Open just the tip of the year-long tennis iceberg
By Richard Hinds
January 25 2003
Sydney Morning Herald
Every year the Australian Open ends and ... what? Pre-season football begins, a major event such as the cricket World Cup grabs headlines and people start to say "Serena who?" But, difficult as it is to believe, the stars of the open trade forehands at other times of the year. Stay tuned for this.
February: Despite the absence of injured pair Tim Henman and Greg Rusedski for the first-round tie in Sydney, British Davis Cup captain Roger Taylor is encouraged by the practice form of stand-in singles players John Major and Prince Edward. New doubles combination Cliff Richard and Liam Gallagher are taking slightly longer to click.
March: Scandal on the US hardcourt circuit when coach Peter McNamara admits he has been operating Mark Philippoussis by remote control. The scam is revealed when the remote misfires, leaving Scud stranded on the baseline scratching his head as the televisions in the media centre are tuned to Jerry Springer several hours earlier than usual.

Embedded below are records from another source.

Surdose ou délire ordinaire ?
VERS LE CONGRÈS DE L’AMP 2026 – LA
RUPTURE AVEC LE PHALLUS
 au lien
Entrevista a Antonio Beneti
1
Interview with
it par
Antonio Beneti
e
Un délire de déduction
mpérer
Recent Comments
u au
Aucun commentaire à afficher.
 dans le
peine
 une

April: Flushed with success after her successful picketing of "men-only" Augusta National, American women's advocate Martha Burke turns her attention to the tennis tour demanding the ATP immediately admit women members. At a meeting with ATP officials Burke is shown film of the grand slam performances of several players in the current top 10. She withdraws her complaint.
May: Rejuvenated by his US Open win, Pete Sampras renews his quest for the French Open. After an encouraging build-up at the Italian Open where he takes several points from Jarkko Nieminen, things go awry for Sampras when he is drawn to play Agassi in the first round of the French. Jaden Gil Agassi wins 6-4, 6-2.

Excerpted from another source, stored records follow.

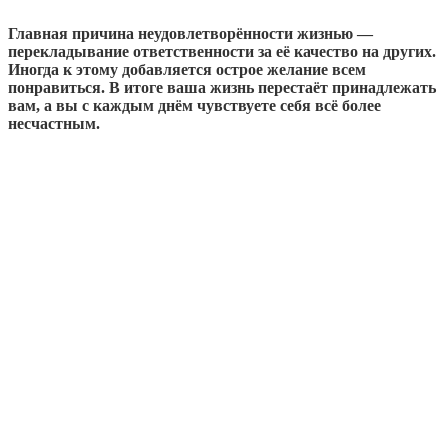
Главная причина неудовлетворённости жизнью —
перекладывание ответственности за её качество на других.
Иногда к этому добавляется острое желание всем
понравиться. В итоге ваша жизнь перестаёт принадлежать
вам, а вы с каждым днём чувствуете себя всё более
несчастным.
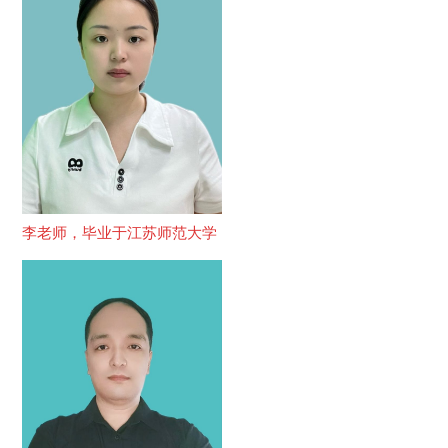
李老师，毕业于江苏师范大学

June: After three unsuccessful appearances in the semi-finals, Henman fulfils his destiny at the All England Club by losing the final. Henman denies the weight of public expectation was a factor. "No, no, no, I've never felt pressure here," he says. "I would like to thank the thousands of fans who phoned at 3am asking for tickets or who camped on my front lawn. But, at the end of the day, Gustavo Kuerten was always going to be tough to beat on grass."
July: At a tournament in San Diego, Richard Williams declares daughter Serena will win 45 more grand slam tournaments, Venus will win six Oscars, a Norwegian expeditionary force will invade Fiji, the Irish pound is in for a rough ride on currency markets and the large Coke will soon come in a 2.5-litre bottle. He is mercilessly mocked by reporters.
August: In an attempt to match the star power of the women's tour, the ATP provides a series of photo opportunities. The world's press gathers to see Juan Carlos Ferrero fight a bull (Ferrero beats a "tactical retreat" in the third set), James Blake read a book and young Frenchman Richard Gasquet have his first shave. In other news, the Irish pound dips.
September: Due to the demands of the broadcasters, and the limited attention span of the crowd, the US Open final is completed in a shortened format. Serena Williams defeats recent Golden Globe nominee Venus 4-1, 4-2 between a repeat of ER and an NFL pre-season match. Marat Safin beats Agassi on a flip of the coin after their match is locked 2-4, 4-2 when the broadcasters must return to scheduled programming. Meanwhile, the Fijian army goes on full alert.
October: After her victory in the Moorilla International in Hobart, rising Australian star Alicia Molik completes the other three legs of her personal "Alicia Slam" with victories at the "tier five" Budapest Grand Prix, the Internazionali Femminili di Parlermo and the VUP Open in Bratislava. She celebrates with a bottle of the new 2.5 litre Coke.
November: Lleyton Hewitt loses his No.1 crown to Agassi, leading some to believe the reformed Hewitt no longer has the fire in his belly. After carrying his opponent's racquets on to the court, fetching a cushion for the central umpire and insisting several close calls be awarded to Agassi, Hewitt denies he has mellowed during several day-long interviews.
December: Pat Rafter Calls It A Day. The Australian hero releases a statement: "After long consideration, I have decided I will retire. I would like to thank everyone in the world, especially Rochey." When Rafter is reminded he has already retired twice, he pulls a written statement from his pocket and says: "After long consideration, I have decided to retire. I would like to thank everyone in the world, especially Rochey."